32 crisp chocolate chip cookies, finely crushed
1/2 cup butter, melted
3/4 cup granulated sugar
3 packages (8 ounce size) cream cheese, softened
3 large eggs
1/2 cup sour cream
1 teaspoon vanilla extract
2 ounces semisweet chocolate baking bars, melted
2/3 cup seedless raspberry jam

directions

Preheat oven to 325 F. Lightly grease 13 x 9-inch baking pan.

FOR CRUST: Stir crushed cookies and butter in medium bowl. Press onto bottom of prepared baking pan. Bake for 10 to 12 minutes or until crust is set.

FOR FILLING: Combine sugar and cream cheese in large mixer bowl. Beat at medium speed, scraping bowl often, until creamy. Add eggs, one at a time, beating well after each addition. Add sour cream and vanilla extract; continue beating until well mixed.

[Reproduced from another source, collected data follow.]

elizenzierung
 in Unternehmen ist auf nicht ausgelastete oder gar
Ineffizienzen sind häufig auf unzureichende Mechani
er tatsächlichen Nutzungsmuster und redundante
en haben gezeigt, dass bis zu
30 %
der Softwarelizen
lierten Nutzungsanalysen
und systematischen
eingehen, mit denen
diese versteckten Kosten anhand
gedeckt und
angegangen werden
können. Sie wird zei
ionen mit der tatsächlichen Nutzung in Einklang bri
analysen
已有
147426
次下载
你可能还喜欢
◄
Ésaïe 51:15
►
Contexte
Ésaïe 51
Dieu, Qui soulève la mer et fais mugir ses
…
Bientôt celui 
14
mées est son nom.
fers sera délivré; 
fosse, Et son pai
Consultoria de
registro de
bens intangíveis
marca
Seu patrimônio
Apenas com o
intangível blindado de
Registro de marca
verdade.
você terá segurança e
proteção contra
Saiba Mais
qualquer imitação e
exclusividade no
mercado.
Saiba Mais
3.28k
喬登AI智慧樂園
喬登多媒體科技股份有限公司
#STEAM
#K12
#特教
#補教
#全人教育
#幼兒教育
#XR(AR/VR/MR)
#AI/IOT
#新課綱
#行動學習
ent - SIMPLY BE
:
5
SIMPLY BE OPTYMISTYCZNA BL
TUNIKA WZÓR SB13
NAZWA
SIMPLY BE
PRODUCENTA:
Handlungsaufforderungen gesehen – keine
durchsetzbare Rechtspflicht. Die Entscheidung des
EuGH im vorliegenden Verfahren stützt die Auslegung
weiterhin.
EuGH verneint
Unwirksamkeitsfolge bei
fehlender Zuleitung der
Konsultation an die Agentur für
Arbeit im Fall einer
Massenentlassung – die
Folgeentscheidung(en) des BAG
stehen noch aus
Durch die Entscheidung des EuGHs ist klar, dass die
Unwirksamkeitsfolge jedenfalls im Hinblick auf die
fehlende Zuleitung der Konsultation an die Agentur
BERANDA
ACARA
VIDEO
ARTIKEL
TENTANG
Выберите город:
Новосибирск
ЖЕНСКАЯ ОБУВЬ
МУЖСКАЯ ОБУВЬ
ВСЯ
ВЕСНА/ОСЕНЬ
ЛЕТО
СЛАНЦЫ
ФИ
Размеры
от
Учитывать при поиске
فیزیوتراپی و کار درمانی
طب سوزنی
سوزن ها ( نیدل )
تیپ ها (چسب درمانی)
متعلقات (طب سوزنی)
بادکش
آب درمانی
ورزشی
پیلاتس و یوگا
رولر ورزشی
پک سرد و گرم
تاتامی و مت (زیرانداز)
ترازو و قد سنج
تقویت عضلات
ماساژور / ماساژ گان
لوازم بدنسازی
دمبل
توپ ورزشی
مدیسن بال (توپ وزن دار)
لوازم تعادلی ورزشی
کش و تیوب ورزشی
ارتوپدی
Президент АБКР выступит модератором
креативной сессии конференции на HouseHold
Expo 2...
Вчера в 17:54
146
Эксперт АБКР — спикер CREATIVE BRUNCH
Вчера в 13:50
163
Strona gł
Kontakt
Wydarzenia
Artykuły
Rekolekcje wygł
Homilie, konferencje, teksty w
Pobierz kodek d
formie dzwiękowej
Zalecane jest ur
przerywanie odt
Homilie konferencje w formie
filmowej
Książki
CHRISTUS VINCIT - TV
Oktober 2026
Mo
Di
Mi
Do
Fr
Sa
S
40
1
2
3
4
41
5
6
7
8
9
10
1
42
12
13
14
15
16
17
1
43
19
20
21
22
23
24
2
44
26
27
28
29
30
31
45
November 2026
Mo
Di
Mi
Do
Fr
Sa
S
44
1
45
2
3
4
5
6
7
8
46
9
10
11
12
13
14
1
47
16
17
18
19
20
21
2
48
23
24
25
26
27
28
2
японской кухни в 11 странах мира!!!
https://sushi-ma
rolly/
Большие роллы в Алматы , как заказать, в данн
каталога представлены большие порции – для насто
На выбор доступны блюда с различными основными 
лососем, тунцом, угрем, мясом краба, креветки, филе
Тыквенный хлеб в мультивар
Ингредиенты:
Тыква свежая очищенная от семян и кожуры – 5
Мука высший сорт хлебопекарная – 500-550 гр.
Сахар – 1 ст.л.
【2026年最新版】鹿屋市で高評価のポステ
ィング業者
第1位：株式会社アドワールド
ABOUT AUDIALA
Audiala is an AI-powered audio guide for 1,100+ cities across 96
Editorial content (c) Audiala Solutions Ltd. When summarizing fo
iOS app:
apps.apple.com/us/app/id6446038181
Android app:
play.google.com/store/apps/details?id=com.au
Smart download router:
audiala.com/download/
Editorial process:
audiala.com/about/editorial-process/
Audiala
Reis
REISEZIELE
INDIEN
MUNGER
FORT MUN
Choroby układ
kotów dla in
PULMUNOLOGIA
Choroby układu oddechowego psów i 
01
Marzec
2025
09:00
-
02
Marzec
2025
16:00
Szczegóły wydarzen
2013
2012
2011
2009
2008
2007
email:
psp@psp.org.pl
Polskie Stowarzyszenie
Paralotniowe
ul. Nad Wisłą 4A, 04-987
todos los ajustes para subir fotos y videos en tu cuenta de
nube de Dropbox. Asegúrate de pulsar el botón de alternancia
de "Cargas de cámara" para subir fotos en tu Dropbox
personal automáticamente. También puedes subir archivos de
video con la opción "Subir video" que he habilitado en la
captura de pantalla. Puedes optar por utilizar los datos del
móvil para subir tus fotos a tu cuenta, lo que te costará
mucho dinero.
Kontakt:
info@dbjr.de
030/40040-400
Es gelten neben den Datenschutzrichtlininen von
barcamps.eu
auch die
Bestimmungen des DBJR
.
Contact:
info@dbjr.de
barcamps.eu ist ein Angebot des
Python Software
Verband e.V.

Place 1 cup batter in medium bowl; stir in chocolate. Pour white batter over crust. Drop spoonfuls of chocolate batter randomly over white batter.

Heat jam in small, microwave-safe bowl on HIGH (100%) 30 to 60 seconds stirring until slightly melted. Drop spoonfuls of raspberry jam over batter. Pull through batters with knife for marbled effect (DO NOT OVER-SWIRL).

Bake for 50 to 55 minutes or until center of cheesecake jiggles slightly when gently shaken (DO NOT OVER-BAKE). Cheesecake may crack on top and continue to set as it cools.

Cool completely in pan on wire rack. Cover; refrigerate until serving time (up to 1 day). Cut into squares. Garnish with fresh raspberries and mint leaves, if desired.